Search the records for the string "pixels" and copy every line in which it appears.

───── INFORMATION PROVIDED

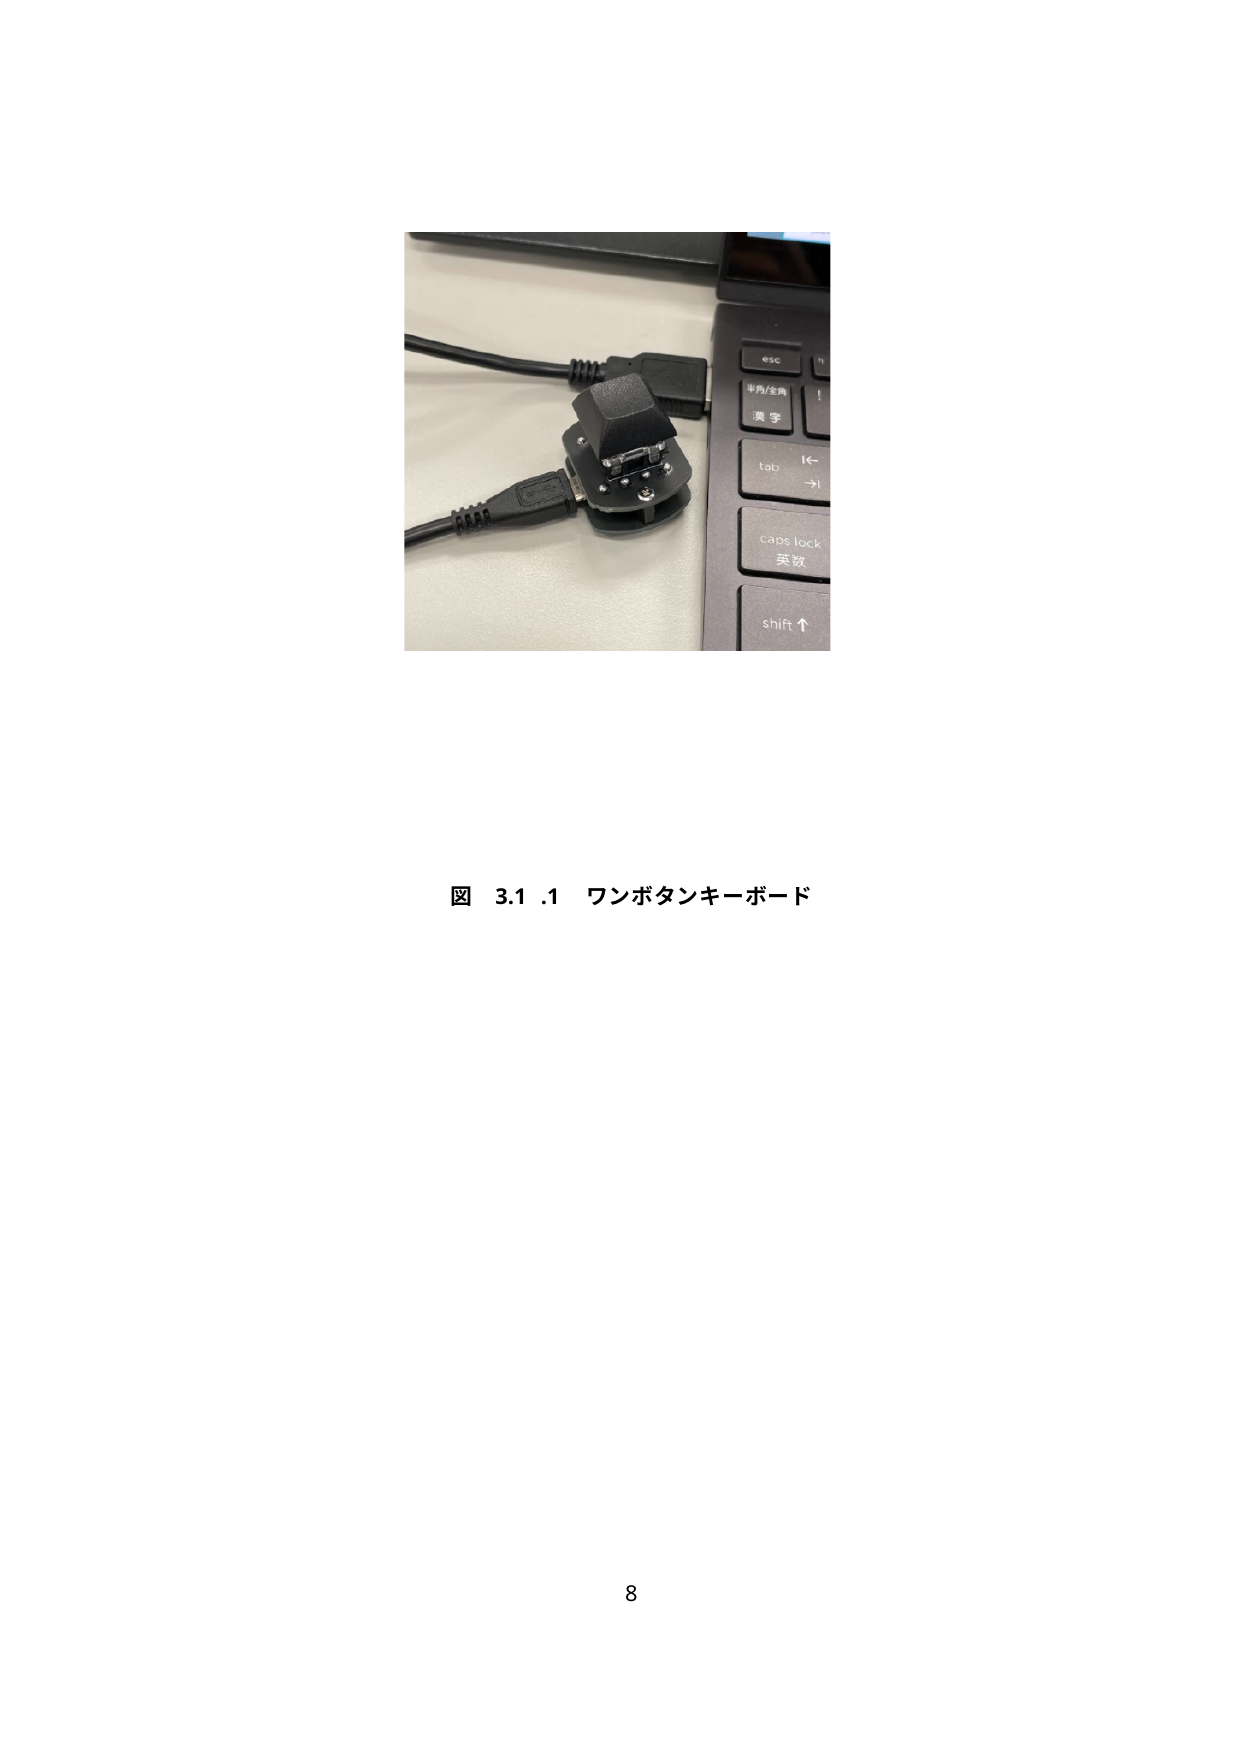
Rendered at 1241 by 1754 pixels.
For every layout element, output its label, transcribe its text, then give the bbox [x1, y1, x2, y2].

──────────
───── INFORMATION PROVIDED

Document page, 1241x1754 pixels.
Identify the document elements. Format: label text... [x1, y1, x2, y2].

──────────
───── INFORMATION PROVIDED

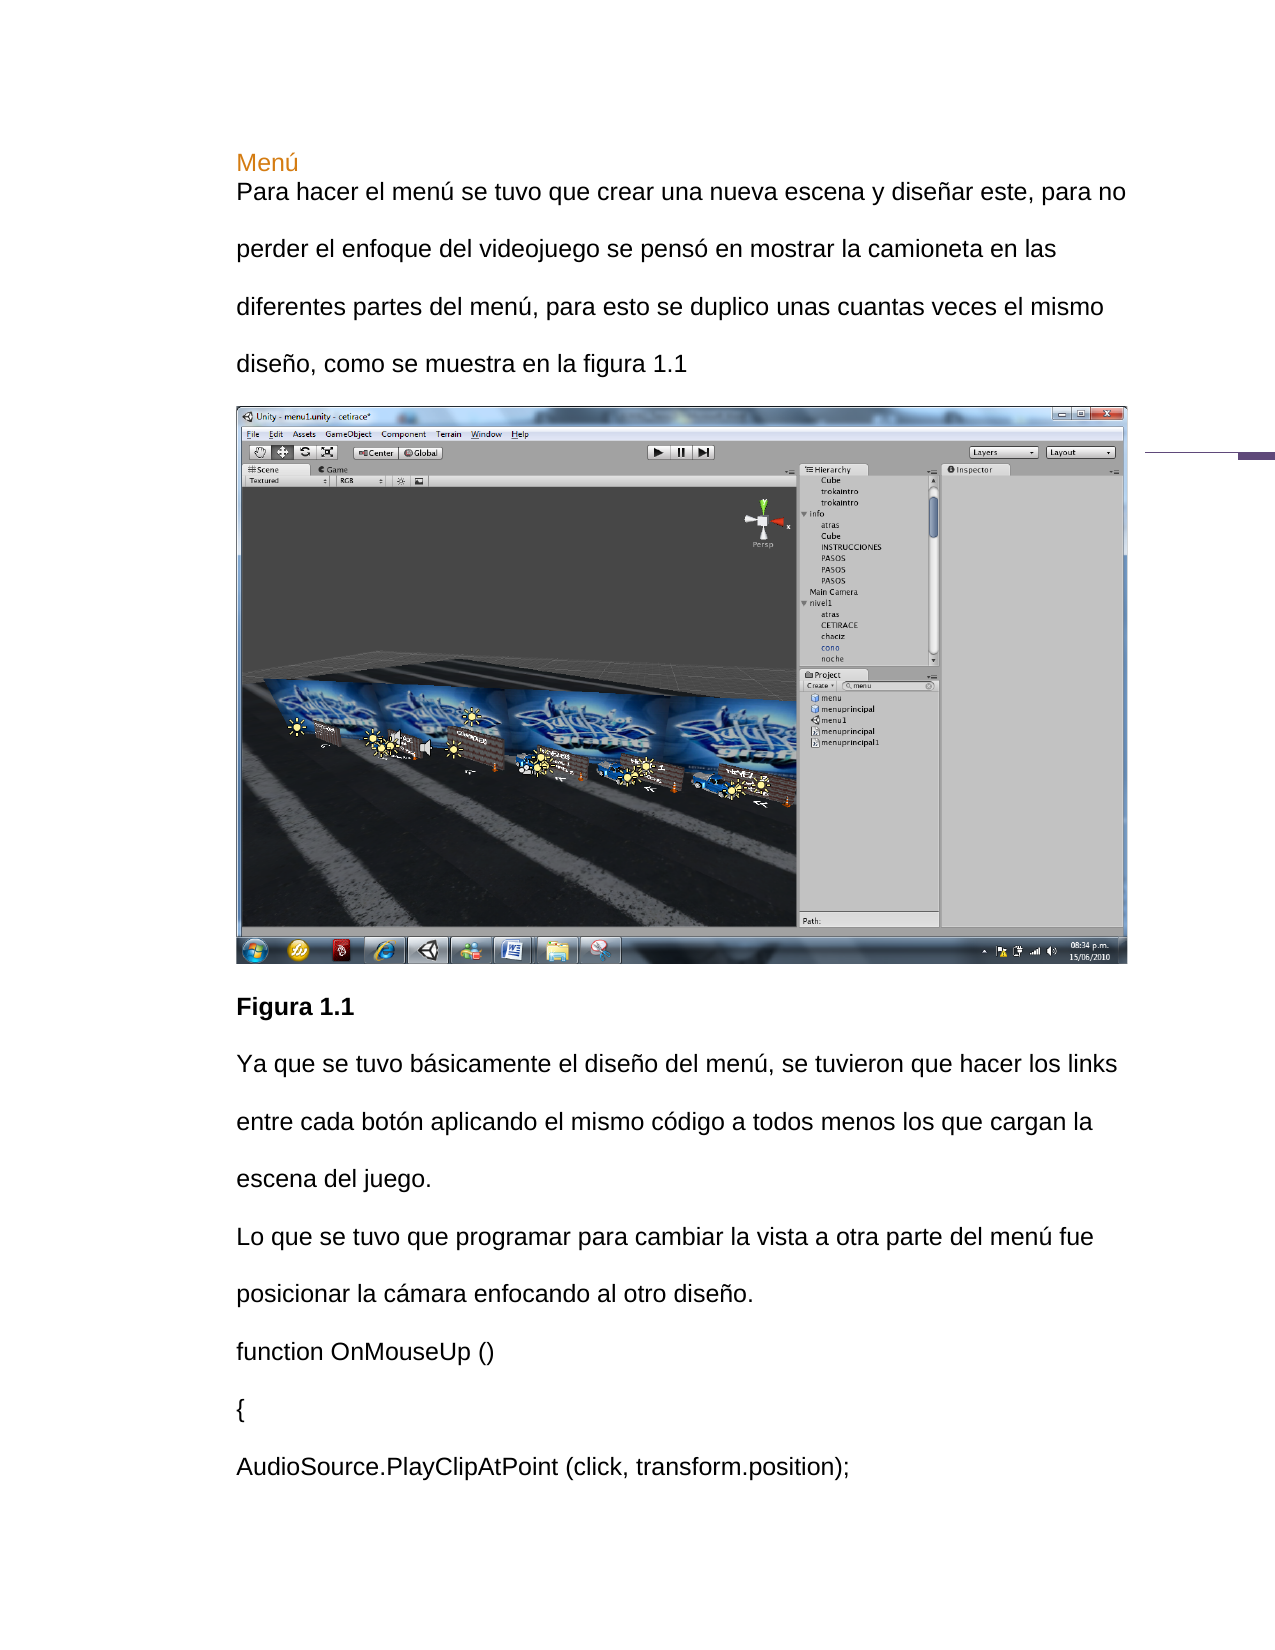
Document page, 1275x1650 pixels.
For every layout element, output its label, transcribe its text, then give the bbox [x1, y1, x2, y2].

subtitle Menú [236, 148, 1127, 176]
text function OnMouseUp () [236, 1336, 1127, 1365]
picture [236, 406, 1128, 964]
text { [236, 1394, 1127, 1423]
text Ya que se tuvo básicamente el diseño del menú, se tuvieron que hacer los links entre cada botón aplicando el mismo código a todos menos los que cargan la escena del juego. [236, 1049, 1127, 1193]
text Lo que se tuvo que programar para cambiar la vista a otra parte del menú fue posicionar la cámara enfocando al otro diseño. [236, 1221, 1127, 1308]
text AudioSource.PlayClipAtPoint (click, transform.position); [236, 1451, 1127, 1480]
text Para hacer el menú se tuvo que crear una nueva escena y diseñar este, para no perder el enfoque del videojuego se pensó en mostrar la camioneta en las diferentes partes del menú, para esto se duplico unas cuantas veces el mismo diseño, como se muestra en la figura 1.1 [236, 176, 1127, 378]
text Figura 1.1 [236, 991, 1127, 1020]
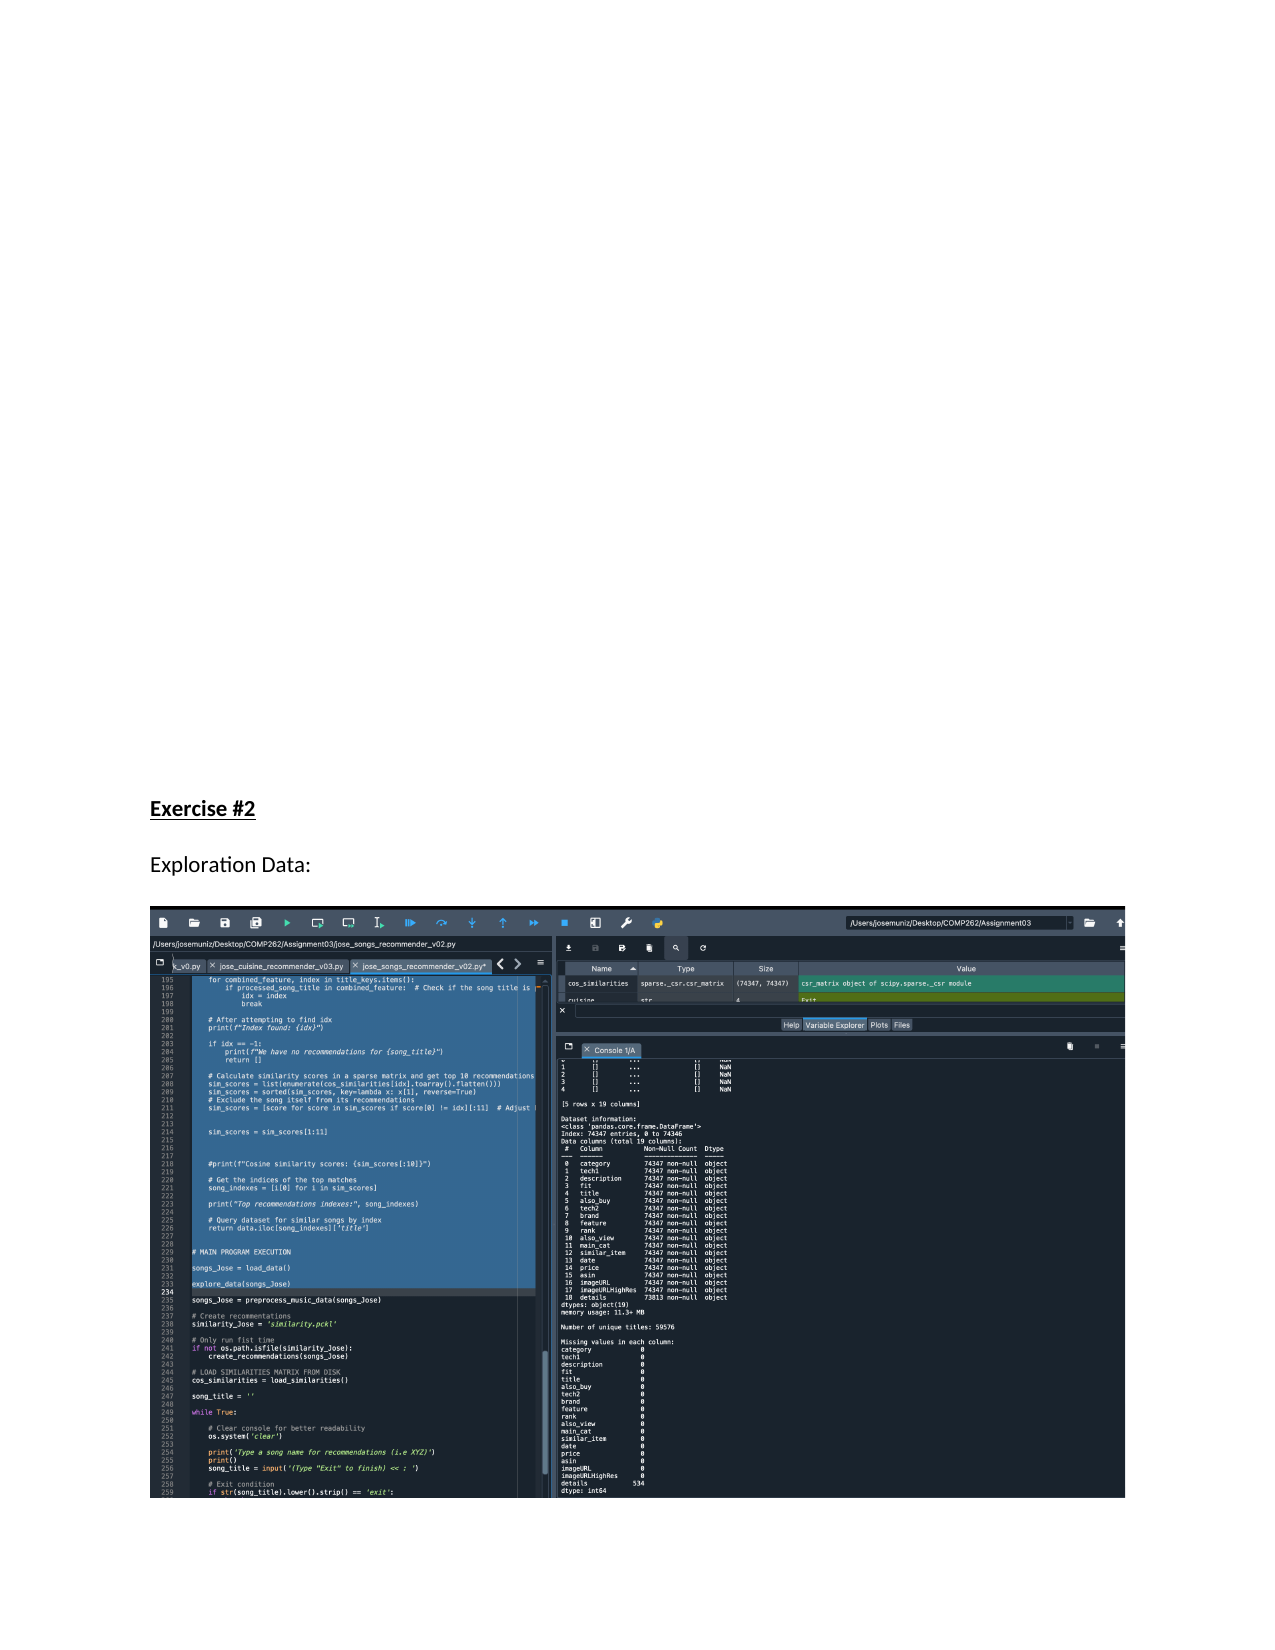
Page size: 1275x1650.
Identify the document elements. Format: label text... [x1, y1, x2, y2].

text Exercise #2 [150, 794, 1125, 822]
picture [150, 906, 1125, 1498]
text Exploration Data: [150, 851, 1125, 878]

──────────

* _REPLY_
Rendered at 1241 by 1754 pixels.
Document page, 1241x1754 pixels.
Document page, 1275x1650 pixels.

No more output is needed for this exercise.